Pogodzicie się! 😁 A ważne jest to, żeby iść w ta samą stronę, a już kto i co robi w związku to mało ważne. To Wy macie czuć się dobrze i w zgodzie ze sobą 😘
A no pewnie ze sie pogodzimy - przeciez on mnie kocha ❤ 👍 😂 Ja jego tez - no i mamy 3 psy wiec nie wiem jakbysmy sie nimi podzielili :o😂😂
 
To są wasze zarodki a nie twoje czy tylko jego. Tu już zaczyna się wspólne rodzicielstwo :-) on chce PGD Ty nie potem on chce takie przedszkole a Ty takie:-) A co psychologii to masz racje jazdy daje sobie radę inaczej i to chciałam powiedziec. Każdy się martwi czujemy strach ( bardziej niż lek) bo uzasadniony. A radzimy sobie różnie bo jesteśmy różni:-) I bardzo lubię tekst Scarlet” pomyśle o tym jutro”. Natomiast nie zawsze kest to skuteczne. Jeżeli kogoś uraziłam to przepraszam.
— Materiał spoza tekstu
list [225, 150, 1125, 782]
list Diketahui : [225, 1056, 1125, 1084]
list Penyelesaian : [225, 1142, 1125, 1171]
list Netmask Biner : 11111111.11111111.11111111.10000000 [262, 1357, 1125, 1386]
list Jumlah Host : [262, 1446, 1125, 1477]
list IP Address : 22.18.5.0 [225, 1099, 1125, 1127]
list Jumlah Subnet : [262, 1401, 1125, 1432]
Wiem, ze koleżanka chciała pomóc :-) Ale chyba różnicie się temperamentami :-)))
A wiesz ze to bylo kiedys moje zyciowe motto i czesto je tu na forum powtarzalam; Pomysle oo tym jutro ;) Jednak jak sie okazuje podswiadomie lepiej sie czuje miec jakis plan awaryjny... Nie chce uslyszec kiedys ze to juz koniec ;( Ty tez napewno teraz przezywasz kolejny transfer co?
 
reklama
Dziewczyny wiem że słabo się udzielam i tylko proszę o porady ale mam teraz zamknięcie kwartału. Nie dość że to ostatni pracujący dzień w miesiącu to jeszcze kwartał mi się kończy. Tj jeśli przyszedł kolejny wynik na różyczke IGG i jak byłam mała to ja przechodziłem tzn że IGG zawsze już wyjdzie ujemne? Tj jak toxo mi też wyszła dodatnie tzn że j7z jej nie będę miała? A wiecie że ja nie miałam żadnych objawów?
Nie igg po zachorowaniu powinno być zawsze dodatnie. Ja po szczepieniu na różyczkę (nie chorowałam) mam dodatnie igg.
Reaktywacja zakażeń jest bardzo rzadka nie myśl o tym.